TO BE DONE — Continue the passage on noise suppression and speech-distortion levels, starting right after its final sentence.

SELECTED PASSAGE —

The SNR estimator module 404 can also calculate a global SNR (across all sub-band signals). This may be useful in other modules within the system 210, or may be configured as an output API of the OS for controlling other functions of the audio device 104.

The VQOS mapper module 406 determines the minimum gain lower bound for each sub-band signal, Ĝlb(t,ω). The minimum gain lower bound is subject to the constraint that the introduced perceptual speech loss distortion should be no more than a tolerable threshold level as determined by the specified VQOS level. The maximum suppression value (inverse of Ĝlb(t,ω)), varies across the sub-band signals and is determined based on the frequency and SNR of each sub-band signal, and the VQOS level.

The minimum gain lower bound for each sub-band signal can be represented mathematically as:
Ĝlb(t,ω)≡f(VQOS,ω,SNR(t,ω))

The VQOS level defines the maximum tolerable speech loss distortion. The VQOS level can be selectable or tunable from among a number of threshold levels of speech distortion. As such, the VQOS level takes into account the properties of the primary acoustic signal and provides full design flexibility for systems and acoustic designers.

In the illustrated embodiment, the minimum gain lower bound for each sub-band signal, Ĝlb(t,ω), is determined using look-up tables stored in memory in the audio device 104.

The look-up tables can be generated empirically using subjective speech quality assessment tests. For example, listeners can rate the level of speech loss distortion (VQOS level) of audio signals for various suppression levels and signal-to-noise ratios. These ratings can then be used to generate the look-up tables as a subjective measure of audio signal quality. Alternative techniques, such as the use of objective measures for estimating audio signal quality using computerized techniques, may also be used to generate the look-up tables in some embodiments.

In one embodiment, the levels of speech loss distortion may be defined as:

VQOS Level Speech-Loss Distortion (SLD) 0 No speech distortion 2 No perceptible speech distortion 4 Barely perceptible speech distortion 6 Perceptible but not excessive speech distortion 8 Slightly excessive speech distortion 10 Excessive speech distortion

In this example, VQOS level 0 corresponds to zero suppression, so it is effectively a bypass of the noise suppressor. The look-up tables for VQOS levels between the above identified levels, such as VQOS level 5 between VQOS levels 4 and 6, can be determined by interpolation between the levels. The levels of speech distortion may also extend beyond excessive speech distortion. Since VQOS level 10 represents excessive speech distortion in the above example, each level higher than 10 may be represented as a fixed number of dB extra noise suppression, such as 3 dB.

FIG. 5 is an illustration of exemplary look-up tables for maximum suppression values (inverse of minimum Ĝlb(t,ω)) for VQOS levels of 2, 4, 6, 8 and 10 as a function of signal-to-noise ratio and center frequency of the sub-band signals. The tables indicate the maximum achievable suppression value before a certain level of speech distortion is obtained, as indicated by the title of each table illustrated in FIG. 5. For example, for a signal-to-noise ratio of 18 dB, a sub-band center frequency of 0.5 kHz, and VQOS level 2, the maximum achievable suppression value is about 18 dB. As the suppression value is increased above 18 dB, the speech distortion is more than “No perceptible speech distortion.” As described above, the values in the look-up tables can be determined empirically, and can vary from embodiment to embodiment.

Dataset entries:

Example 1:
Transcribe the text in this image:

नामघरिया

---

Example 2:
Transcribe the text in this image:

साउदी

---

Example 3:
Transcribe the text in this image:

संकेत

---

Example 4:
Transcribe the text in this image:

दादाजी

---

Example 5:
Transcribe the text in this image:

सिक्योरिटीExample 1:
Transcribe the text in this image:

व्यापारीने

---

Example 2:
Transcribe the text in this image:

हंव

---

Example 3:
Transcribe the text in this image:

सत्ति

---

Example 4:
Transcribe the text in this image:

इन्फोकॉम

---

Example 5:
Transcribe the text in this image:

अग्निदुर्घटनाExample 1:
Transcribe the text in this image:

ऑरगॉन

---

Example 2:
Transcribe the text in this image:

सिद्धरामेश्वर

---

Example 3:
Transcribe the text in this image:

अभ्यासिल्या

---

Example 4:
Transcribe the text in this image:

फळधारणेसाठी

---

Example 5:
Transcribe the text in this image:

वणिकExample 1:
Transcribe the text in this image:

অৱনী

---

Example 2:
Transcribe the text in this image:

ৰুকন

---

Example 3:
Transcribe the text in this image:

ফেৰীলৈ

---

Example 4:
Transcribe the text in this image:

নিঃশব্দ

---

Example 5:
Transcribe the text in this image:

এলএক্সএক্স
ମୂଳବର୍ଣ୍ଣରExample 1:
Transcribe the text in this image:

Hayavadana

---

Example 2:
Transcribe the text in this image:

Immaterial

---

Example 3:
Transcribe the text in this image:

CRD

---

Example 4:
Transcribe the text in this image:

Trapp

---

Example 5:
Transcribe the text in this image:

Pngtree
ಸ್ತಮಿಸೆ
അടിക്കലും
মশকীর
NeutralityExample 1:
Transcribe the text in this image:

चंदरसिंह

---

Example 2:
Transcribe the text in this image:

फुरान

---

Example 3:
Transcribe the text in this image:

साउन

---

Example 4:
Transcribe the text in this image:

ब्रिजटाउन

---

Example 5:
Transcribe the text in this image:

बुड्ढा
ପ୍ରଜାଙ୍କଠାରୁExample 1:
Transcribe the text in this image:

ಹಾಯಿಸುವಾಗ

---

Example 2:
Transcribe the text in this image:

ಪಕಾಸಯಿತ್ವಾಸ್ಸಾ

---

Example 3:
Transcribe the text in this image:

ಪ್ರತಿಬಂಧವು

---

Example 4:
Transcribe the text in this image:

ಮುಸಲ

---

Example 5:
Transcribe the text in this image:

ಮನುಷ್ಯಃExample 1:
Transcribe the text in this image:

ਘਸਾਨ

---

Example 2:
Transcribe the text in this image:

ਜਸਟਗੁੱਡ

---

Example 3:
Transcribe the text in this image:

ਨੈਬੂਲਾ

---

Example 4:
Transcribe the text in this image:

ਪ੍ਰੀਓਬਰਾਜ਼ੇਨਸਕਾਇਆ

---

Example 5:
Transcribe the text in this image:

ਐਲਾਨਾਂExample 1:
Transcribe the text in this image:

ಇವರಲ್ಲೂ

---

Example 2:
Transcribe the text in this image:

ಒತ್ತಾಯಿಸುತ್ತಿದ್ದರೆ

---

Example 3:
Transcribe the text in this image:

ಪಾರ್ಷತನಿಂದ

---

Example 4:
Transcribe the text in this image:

EXERCISE ANSWER —
The look-up tables in FIG. 5 illustrate three behaviors. First, the maximum suppression achievable is monotonically increasing with the VQOS level. Second, the maximum suppression achievable is monotonically increasing with the sub-band signal SNR. Third, a given amount of suppression results in more speech loss distortion at high frequencies than at low frequencies.

As such, the VQOS mapper module 406 is based on a perceptual model that maintains the speech loss distortion below some tolerable threshold level whilst at the same time maximizing the amount of suppression across SNRs and noise types. As a result, a large amount of noise suppression may be performed in a sub-band signal when possible. The noise suppression may be smaller when conditions such as unacceptably high speech loss distortion do not allow for the large amount of noise reduction.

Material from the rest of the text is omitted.